Out of all this awfulness some good things did emerge. And yet, when I think of the cold fingers of Fear I don’t imagine Freddy or Jason or werewolves. I think of smoking tree stumps, the thump of big guns, the staccato of machine guns and the sound of a scared young soldier breathing heavily in his gas mask, unsure where to turn, unsure about his safety, and his mission and his place in this mess. I think of Wilfred Owen’s poem “Dulce Et Decorum Est” and how this young poet died in combat shortly before the Armistice, which we celebrate today.

100 years ago his war started, and the effects of it are still being seen in our politics, our culture, our beliefs about the nature of humanity, and our understanding of war. After all of the good that has come out of this terrible war I can only hope that part of that good is that we will remember it and, shuddering, move as a world away from such horrors.

But still, men and women like my brother and sister sign up to serve. Like my brother and sister, they will get deployed to places where small differences are magnified by politicians and powerful people and like my brother and sister, young men and women will be scared, breathing heavily into a gas mask, unsure where to turn or what to do, and what to believe. They will do bad things in the name of good, and they will hurt a new generation who will believe that it is “sweet and good to die for one’s country” or beliefs, or family.

When I think of Veteran’s Day (or Armistice Day, as the Europeans know it) I think of all the people who have been affected by these wars that I was curious about as a child. I think of the stories I read of good and evil, and I think of the lessons I’ve learned about the world being gray, not black and white. I think of how a young generation is used by an older one to fight its battles. And I think of how willingly they do it. How willingly my brother and sister went. And I am awed, but angry. I don’t quite know how to handle the dichotomy of a day like today, when we stop and thank our veterans, and yet don’t learn from them.

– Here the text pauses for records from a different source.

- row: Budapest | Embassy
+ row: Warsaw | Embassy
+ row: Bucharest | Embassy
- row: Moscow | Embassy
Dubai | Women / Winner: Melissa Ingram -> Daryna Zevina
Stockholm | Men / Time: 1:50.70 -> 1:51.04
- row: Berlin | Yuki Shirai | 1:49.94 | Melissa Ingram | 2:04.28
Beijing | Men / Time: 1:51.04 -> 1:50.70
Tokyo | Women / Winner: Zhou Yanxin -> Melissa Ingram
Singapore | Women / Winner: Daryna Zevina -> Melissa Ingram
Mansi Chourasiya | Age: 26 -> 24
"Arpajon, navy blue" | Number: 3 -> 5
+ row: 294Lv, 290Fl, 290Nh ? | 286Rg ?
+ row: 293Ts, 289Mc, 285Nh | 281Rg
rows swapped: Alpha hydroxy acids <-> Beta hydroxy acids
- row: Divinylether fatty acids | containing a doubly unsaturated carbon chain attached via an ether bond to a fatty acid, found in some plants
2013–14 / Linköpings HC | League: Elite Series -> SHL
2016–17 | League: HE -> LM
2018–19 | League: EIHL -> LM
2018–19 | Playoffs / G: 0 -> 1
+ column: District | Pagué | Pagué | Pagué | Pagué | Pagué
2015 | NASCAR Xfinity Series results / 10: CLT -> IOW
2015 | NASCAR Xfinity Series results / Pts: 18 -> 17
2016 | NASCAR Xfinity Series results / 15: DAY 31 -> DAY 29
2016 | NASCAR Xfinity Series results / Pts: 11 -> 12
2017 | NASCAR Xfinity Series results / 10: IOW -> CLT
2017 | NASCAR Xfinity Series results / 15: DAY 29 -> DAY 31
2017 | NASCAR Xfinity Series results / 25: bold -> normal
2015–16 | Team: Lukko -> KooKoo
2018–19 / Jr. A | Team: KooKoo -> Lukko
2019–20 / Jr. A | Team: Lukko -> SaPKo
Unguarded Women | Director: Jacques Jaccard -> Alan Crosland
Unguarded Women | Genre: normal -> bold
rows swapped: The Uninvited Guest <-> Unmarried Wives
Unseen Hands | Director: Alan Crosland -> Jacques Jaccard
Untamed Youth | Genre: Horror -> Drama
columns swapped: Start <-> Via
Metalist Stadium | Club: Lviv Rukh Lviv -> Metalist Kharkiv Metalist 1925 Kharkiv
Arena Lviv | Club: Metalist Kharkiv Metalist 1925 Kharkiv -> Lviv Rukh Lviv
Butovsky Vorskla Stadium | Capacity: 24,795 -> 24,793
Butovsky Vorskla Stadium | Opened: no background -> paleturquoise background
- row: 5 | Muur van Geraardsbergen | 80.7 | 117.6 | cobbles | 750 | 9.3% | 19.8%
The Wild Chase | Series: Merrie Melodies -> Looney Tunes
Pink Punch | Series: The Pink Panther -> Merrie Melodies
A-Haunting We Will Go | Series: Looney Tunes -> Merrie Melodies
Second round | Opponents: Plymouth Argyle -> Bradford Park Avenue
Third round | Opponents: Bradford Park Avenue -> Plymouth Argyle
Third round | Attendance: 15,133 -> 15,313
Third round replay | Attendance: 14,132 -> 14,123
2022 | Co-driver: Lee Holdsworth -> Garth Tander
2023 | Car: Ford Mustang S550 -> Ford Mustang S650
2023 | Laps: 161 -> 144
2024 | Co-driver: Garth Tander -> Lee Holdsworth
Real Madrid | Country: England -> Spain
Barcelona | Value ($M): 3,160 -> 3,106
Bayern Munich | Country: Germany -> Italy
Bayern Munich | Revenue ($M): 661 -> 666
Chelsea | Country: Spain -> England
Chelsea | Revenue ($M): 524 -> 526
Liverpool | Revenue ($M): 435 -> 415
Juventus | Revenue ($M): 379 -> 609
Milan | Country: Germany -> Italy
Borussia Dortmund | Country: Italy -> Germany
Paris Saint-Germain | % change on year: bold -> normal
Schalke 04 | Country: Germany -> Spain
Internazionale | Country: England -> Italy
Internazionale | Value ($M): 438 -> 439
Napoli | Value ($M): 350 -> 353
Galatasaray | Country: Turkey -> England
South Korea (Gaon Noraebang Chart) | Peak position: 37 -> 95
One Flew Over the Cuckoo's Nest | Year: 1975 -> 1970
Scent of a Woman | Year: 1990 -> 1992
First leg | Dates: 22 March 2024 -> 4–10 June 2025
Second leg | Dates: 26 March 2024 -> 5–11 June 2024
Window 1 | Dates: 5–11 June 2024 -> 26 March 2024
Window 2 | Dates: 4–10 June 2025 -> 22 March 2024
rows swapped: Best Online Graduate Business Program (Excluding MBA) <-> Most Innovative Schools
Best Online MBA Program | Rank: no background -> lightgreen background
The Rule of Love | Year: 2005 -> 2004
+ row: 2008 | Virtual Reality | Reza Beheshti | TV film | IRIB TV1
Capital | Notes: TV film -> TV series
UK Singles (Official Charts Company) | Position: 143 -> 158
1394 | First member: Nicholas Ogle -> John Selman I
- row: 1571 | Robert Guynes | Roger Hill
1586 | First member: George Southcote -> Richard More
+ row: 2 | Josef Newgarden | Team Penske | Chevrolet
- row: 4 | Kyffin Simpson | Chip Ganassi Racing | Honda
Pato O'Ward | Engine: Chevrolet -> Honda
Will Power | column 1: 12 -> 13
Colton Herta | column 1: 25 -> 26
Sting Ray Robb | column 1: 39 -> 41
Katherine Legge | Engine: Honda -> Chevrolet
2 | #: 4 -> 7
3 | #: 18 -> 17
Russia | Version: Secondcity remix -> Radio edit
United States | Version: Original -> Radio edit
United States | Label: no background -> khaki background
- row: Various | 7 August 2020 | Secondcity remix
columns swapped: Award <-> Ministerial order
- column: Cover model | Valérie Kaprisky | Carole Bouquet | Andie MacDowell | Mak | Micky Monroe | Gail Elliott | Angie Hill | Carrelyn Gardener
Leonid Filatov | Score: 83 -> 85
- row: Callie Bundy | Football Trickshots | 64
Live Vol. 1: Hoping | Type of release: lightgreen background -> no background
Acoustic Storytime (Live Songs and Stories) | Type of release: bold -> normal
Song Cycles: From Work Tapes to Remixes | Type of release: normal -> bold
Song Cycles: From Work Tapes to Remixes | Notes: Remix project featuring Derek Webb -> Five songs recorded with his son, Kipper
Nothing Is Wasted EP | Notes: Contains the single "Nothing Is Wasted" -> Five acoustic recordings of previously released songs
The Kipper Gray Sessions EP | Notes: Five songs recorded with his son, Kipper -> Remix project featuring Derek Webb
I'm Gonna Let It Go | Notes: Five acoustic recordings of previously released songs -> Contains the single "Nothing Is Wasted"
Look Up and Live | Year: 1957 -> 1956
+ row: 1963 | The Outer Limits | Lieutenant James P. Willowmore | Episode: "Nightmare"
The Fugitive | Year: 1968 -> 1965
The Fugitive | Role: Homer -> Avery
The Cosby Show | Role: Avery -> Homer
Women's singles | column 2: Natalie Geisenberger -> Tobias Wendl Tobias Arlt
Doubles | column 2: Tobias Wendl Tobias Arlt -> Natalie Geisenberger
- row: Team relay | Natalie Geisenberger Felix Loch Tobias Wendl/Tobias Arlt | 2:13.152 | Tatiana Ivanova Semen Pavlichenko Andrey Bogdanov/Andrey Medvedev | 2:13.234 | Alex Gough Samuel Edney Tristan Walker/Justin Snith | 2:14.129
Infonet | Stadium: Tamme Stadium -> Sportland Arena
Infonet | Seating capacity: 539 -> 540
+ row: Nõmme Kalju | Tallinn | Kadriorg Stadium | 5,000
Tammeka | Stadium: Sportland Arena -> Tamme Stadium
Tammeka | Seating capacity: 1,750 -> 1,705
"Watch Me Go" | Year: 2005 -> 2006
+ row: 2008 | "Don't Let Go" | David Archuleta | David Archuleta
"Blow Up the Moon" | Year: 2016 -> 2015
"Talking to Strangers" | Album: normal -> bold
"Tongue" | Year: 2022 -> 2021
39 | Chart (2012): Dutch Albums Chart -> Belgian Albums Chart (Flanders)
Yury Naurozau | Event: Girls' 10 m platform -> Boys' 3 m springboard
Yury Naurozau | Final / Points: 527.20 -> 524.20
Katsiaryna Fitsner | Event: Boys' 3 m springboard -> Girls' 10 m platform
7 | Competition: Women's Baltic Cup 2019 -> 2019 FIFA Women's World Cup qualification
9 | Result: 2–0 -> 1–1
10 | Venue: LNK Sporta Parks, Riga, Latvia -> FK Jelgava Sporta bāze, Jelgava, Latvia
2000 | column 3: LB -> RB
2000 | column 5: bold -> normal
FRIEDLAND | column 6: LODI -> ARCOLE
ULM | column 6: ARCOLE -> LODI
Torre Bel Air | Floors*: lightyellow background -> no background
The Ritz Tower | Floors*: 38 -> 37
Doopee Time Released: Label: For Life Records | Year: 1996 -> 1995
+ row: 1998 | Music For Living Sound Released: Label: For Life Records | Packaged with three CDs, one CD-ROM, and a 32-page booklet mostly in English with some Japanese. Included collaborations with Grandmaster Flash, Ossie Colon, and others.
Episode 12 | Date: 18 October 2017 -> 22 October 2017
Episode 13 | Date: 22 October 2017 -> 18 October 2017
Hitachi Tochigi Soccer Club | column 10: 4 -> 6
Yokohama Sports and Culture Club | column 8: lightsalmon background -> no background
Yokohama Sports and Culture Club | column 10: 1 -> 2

I honor veterans not for their combat service, but for their willingness to serve what they believe to be a greater cause. For their bravery and courage and sacrifice even when they know that their government would not do the same for them. For the loneliness and the fear and the awfulness that they cannot talk about. For the pain and the suffering and the boredom they have dealt with. I honor them, but I pray in my heart, to what I’m not sure, that maybe their sacrifice will actually teach us and that we will finally stop, and finally learn how to lay down weapons without forcing our children into our fights.